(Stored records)

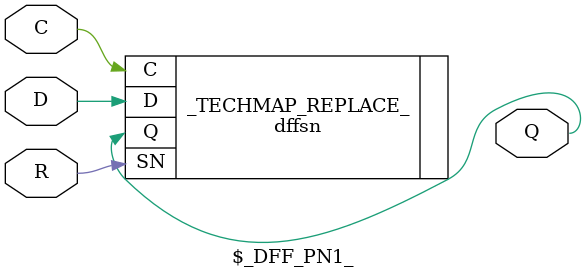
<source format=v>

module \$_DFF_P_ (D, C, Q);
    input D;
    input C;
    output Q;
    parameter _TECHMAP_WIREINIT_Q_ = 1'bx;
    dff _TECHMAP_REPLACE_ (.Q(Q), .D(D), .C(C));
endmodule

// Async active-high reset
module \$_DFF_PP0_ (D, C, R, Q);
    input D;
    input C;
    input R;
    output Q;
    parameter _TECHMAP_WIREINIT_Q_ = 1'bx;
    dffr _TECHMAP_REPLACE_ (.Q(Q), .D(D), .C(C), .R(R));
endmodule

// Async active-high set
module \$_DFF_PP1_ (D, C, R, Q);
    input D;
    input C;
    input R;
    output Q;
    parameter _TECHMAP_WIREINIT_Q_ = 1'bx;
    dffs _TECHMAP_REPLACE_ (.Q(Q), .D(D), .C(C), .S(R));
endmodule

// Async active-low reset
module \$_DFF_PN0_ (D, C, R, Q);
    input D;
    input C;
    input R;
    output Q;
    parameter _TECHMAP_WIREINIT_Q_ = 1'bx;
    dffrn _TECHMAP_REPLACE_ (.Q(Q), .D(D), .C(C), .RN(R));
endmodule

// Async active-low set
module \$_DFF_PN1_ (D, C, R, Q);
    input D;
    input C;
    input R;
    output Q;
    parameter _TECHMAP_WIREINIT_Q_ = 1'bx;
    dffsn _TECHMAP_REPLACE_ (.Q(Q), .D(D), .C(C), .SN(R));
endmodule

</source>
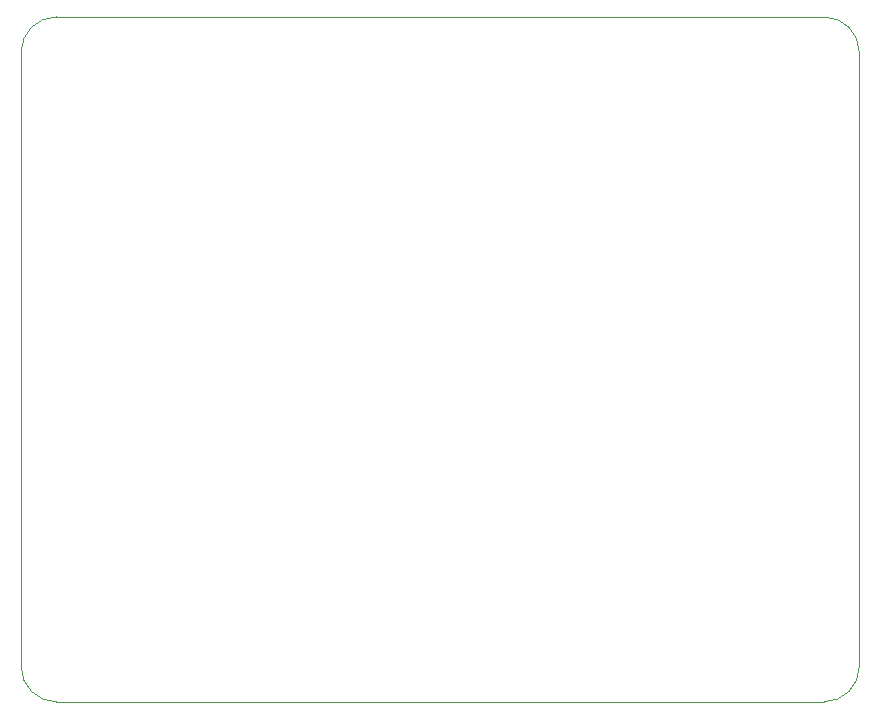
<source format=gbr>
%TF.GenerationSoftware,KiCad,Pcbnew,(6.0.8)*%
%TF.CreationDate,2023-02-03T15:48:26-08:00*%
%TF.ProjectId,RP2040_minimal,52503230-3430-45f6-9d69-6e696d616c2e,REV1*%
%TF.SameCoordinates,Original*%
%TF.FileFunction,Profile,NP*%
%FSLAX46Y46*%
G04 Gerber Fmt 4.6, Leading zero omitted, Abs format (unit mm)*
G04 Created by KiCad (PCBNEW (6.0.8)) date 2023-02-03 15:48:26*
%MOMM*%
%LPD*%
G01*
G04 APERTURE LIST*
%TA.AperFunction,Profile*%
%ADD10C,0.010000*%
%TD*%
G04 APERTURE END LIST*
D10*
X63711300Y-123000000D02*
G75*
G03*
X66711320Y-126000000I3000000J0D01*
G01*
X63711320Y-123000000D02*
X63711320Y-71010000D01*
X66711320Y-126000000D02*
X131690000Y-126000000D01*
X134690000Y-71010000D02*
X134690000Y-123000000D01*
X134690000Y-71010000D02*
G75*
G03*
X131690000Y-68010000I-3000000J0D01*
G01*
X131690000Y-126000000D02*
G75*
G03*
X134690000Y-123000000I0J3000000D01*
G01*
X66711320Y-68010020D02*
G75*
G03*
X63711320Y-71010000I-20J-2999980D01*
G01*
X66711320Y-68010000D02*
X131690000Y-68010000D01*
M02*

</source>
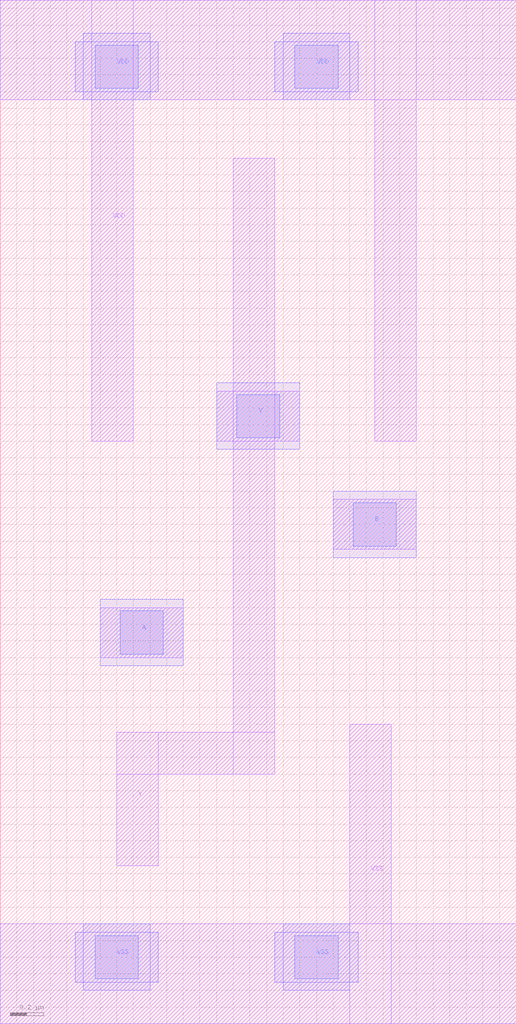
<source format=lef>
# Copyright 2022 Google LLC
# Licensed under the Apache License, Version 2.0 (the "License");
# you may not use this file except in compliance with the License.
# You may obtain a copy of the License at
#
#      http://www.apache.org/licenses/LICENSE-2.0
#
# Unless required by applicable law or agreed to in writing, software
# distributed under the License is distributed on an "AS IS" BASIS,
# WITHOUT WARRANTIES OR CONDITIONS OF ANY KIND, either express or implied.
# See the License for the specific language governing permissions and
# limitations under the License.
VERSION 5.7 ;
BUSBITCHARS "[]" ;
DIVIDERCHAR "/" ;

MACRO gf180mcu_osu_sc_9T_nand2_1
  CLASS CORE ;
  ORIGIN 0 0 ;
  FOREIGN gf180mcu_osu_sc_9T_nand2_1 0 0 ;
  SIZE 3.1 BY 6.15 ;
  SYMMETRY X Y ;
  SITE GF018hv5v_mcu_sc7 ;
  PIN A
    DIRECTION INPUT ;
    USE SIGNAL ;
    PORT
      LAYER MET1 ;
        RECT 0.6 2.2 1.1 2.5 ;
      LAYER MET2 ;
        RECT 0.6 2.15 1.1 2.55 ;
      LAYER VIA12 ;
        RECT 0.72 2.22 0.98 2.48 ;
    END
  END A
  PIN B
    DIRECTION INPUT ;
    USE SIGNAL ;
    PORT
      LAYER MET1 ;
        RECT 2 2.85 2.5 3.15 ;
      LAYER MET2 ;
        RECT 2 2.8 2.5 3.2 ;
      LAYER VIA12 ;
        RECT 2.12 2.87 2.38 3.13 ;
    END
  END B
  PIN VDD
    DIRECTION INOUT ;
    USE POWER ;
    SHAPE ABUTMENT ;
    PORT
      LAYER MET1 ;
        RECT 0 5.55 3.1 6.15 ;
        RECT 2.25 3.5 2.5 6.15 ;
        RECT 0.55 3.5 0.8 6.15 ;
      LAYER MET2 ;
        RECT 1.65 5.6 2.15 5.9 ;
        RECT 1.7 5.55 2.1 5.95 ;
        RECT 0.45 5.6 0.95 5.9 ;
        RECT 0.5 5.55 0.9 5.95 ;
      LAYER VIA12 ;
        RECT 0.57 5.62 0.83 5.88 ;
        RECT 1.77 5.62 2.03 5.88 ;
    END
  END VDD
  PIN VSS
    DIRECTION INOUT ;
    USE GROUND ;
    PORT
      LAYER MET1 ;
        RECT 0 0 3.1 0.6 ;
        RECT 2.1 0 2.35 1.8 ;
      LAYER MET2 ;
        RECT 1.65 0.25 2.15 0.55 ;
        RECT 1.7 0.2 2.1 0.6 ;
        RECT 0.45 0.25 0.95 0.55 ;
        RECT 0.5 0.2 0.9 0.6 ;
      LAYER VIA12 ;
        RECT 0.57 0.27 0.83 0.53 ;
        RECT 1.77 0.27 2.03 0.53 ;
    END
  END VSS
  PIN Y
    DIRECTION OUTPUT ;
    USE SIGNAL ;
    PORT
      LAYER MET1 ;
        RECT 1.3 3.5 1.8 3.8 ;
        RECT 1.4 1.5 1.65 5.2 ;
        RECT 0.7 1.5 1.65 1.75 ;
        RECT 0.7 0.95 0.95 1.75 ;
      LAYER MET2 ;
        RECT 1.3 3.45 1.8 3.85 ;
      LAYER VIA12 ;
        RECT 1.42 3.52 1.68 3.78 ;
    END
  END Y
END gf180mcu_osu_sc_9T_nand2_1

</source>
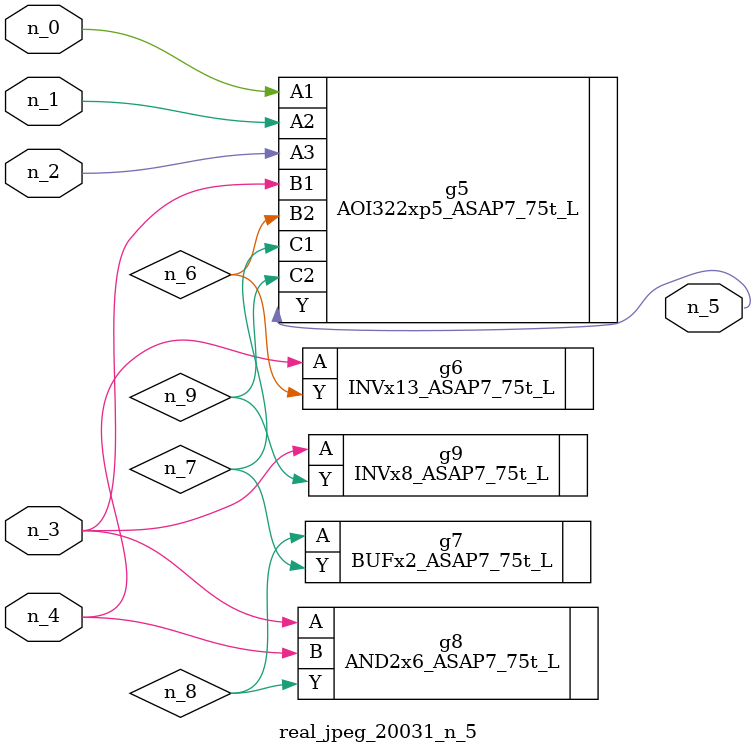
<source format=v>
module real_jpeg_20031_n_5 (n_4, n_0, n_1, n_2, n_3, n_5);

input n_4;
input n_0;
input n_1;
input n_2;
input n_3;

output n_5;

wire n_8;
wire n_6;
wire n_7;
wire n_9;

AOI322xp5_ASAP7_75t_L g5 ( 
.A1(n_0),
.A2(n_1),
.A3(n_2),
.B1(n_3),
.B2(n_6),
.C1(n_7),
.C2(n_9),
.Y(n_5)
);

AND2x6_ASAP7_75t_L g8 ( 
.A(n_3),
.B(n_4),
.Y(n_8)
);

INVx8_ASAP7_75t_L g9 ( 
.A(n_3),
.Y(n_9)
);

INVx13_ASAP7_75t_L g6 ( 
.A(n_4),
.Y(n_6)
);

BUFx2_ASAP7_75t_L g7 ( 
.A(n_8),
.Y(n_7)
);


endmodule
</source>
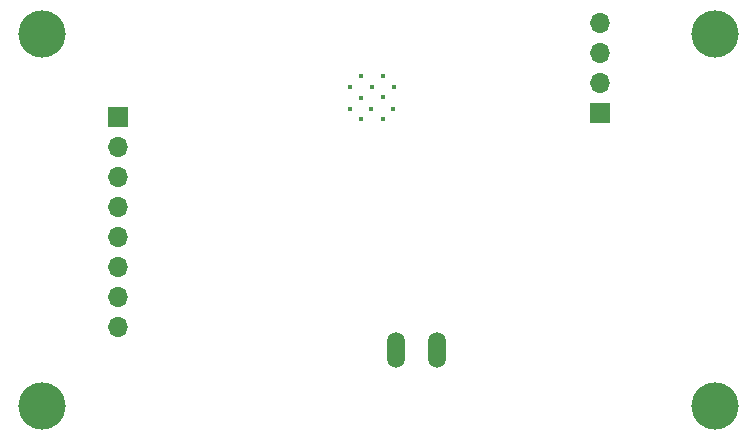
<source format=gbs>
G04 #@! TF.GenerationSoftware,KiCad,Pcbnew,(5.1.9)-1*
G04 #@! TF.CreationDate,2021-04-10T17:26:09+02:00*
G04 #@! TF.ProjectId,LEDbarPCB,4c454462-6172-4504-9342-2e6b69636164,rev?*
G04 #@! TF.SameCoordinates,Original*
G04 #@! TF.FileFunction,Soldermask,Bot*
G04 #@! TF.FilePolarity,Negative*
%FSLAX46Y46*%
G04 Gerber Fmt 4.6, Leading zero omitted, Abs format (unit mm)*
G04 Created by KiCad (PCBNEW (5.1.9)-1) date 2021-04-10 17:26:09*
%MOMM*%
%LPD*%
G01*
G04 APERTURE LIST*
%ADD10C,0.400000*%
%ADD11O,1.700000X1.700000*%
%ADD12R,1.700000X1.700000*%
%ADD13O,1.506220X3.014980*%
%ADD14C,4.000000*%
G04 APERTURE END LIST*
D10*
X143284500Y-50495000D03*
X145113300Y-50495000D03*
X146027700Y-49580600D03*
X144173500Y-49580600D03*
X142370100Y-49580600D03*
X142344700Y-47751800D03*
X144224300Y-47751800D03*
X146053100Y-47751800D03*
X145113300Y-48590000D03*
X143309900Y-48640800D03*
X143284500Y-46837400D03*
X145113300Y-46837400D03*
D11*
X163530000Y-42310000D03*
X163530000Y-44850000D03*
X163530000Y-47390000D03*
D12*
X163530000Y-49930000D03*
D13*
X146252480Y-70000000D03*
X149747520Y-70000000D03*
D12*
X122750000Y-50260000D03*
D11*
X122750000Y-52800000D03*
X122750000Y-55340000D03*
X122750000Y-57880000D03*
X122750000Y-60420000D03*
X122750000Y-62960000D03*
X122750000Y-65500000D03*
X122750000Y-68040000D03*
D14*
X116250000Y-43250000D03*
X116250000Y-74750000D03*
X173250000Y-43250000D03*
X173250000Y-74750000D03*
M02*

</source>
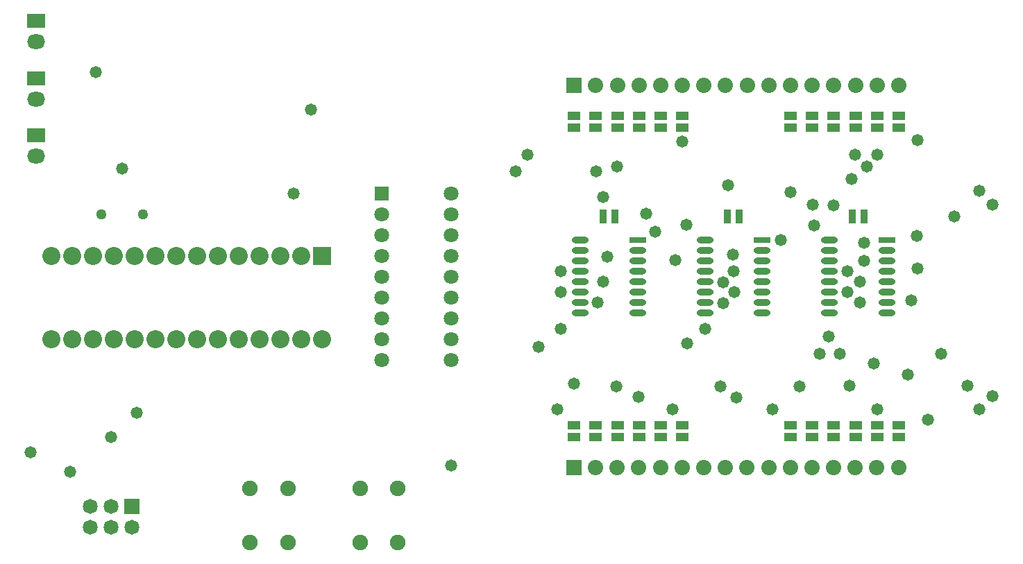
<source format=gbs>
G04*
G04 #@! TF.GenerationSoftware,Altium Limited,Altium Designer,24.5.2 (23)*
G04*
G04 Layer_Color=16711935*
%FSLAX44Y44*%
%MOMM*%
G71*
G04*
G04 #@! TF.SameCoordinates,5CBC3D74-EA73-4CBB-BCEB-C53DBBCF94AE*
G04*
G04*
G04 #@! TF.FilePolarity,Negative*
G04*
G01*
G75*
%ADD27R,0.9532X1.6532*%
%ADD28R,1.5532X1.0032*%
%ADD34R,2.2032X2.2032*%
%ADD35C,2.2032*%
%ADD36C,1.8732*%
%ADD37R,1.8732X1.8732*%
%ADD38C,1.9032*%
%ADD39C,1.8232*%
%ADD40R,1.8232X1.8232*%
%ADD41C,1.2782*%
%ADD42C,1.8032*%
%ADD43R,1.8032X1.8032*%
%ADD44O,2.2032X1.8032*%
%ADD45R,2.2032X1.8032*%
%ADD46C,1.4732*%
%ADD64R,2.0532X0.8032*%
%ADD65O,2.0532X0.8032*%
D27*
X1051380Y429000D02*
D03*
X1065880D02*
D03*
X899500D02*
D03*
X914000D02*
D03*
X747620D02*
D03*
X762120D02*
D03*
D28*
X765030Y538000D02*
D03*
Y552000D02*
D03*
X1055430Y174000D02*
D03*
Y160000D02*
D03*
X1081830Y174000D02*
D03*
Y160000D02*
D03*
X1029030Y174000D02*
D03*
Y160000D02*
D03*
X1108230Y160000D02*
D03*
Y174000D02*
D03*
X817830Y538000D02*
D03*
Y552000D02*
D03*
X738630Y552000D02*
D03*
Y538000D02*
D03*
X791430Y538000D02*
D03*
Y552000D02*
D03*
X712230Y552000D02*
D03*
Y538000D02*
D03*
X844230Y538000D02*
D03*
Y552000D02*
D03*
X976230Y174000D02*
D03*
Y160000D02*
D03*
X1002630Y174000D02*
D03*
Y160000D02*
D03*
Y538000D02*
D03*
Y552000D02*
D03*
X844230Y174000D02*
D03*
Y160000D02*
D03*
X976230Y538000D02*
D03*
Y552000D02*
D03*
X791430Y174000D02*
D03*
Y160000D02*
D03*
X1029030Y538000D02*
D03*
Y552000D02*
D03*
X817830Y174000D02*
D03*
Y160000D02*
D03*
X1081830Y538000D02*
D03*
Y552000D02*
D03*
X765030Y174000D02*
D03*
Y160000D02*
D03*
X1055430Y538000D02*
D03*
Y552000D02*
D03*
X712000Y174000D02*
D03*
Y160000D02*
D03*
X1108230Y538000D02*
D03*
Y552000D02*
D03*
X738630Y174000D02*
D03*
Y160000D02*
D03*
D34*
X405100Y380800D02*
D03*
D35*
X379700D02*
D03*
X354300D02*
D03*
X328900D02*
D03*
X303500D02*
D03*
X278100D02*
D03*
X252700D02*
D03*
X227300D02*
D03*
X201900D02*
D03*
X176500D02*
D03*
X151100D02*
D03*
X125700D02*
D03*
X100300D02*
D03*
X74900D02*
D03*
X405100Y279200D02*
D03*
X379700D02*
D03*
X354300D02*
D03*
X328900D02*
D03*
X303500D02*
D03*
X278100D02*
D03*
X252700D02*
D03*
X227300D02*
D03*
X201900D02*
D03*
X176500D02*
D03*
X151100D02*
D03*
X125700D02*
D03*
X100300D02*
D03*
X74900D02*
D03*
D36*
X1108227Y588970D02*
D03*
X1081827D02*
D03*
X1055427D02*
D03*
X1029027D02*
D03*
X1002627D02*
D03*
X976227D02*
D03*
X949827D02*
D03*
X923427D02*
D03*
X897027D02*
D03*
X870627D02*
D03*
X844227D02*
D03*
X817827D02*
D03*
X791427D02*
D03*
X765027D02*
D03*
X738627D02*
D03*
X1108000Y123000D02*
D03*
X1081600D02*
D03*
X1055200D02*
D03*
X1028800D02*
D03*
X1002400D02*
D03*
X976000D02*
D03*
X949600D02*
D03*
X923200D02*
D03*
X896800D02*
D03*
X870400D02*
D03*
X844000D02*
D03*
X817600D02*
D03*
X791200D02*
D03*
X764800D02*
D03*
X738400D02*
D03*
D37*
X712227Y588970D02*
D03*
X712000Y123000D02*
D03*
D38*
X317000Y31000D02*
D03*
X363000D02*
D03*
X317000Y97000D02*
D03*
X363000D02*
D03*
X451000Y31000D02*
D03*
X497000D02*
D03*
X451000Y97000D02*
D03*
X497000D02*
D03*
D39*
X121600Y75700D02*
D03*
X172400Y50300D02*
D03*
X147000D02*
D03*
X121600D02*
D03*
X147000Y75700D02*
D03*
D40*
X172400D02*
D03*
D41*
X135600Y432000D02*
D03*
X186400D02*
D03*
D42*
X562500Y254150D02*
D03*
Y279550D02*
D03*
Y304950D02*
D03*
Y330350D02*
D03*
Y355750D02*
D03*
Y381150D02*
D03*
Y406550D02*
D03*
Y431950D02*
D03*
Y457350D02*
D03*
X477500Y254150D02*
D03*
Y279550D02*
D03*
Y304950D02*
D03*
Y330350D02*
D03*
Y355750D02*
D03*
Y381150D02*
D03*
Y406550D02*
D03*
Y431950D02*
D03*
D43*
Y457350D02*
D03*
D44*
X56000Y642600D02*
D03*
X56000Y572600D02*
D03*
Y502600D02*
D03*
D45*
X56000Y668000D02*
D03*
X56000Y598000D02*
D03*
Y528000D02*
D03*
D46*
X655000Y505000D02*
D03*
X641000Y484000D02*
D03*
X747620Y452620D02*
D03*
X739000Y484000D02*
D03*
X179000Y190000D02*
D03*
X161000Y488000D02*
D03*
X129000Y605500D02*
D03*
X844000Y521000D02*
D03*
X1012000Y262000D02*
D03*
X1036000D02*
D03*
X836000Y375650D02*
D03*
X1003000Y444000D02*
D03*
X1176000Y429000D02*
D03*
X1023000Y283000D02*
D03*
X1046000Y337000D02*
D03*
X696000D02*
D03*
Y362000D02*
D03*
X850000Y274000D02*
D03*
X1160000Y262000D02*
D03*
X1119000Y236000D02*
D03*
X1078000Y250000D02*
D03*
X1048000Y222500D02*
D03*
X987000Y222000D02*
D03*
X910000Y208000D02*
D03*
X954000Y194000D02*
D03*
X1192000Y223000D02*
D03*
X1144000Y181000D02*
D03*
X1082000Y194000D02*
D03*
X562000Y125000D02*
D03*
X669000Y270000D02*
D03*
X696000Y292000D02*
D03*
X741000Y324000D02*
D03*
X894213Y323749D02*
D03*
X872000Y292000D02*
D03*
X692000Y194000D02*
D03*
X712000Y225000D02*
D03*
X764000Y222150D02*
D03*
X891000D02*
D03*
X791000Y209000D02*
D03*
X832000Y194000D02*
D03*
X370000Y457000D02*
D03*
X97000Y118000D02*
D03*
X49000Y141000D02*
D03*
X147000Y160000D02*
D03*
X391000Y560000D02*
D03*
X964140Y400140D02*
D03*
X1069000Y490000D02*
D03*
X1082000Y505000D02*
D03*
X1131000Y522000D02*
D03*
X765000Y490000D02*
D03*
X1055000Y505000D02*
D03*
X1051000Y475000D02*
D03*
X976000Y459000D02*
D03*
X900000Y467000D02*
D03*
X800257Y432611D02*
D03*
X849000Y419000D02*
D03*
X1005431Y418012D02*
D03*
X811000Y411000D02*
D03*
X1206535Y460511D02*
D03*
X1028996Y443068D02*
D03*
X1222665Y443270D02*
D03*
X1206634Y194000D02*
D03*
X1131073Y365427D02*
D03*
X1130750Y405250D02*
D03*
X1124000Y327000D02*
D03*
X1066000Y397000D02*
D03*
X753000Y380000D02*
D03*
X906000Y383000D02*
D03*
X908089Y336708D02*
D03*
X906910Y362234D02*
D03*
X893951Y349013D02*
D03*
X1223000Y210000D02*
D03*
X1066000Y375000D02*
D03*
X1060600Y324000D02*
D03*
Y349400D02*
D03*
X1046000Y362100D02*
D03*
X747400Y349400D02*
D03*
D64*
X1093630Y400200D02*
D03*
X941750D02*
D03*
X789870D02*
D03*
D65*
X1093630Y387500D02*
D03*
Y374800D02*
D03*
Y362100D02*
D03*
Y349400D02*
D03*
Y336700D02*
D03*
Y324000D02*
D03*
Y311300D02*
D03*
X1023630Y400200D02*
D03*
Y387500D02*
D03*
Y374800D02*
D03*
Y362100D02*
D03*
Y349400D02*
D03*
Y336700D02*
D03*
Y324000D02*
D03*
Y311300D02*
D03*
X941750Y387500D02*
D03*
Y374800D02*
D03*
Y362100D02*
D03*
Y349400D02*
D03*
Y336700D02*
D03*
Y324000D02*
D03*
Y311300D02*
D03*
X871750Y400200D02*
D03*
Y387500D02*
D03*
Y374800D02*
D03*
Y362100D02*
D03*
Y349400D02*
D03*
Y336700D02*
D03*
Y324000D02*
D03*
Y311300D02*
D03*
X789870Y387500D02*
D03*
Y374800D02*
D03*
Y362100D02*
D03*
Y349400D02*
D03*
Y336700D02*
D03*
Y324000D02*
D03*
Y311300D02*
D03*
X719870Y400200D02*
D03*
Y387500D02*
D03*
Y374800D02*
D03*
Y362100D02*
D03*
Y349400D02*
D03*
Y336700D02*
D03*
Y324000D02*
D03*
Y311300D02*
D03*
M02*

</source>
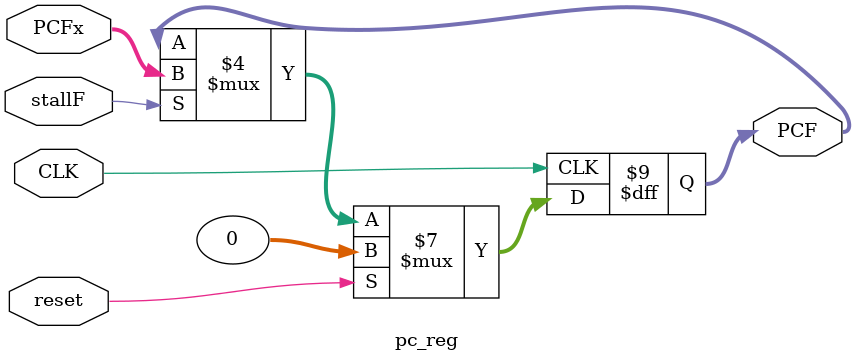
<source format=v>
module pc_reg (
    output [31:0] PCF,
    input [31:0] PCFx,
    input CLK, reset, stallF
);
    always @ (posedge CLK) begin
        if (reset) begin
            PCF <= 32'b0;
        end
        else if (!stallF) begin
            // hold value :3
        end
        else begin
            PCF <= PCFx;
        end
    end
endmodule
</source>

=== What the task asks ===
Looking at the entries above, find how many lines include the word "under" and write that number alone.

=== Result of the task ===
3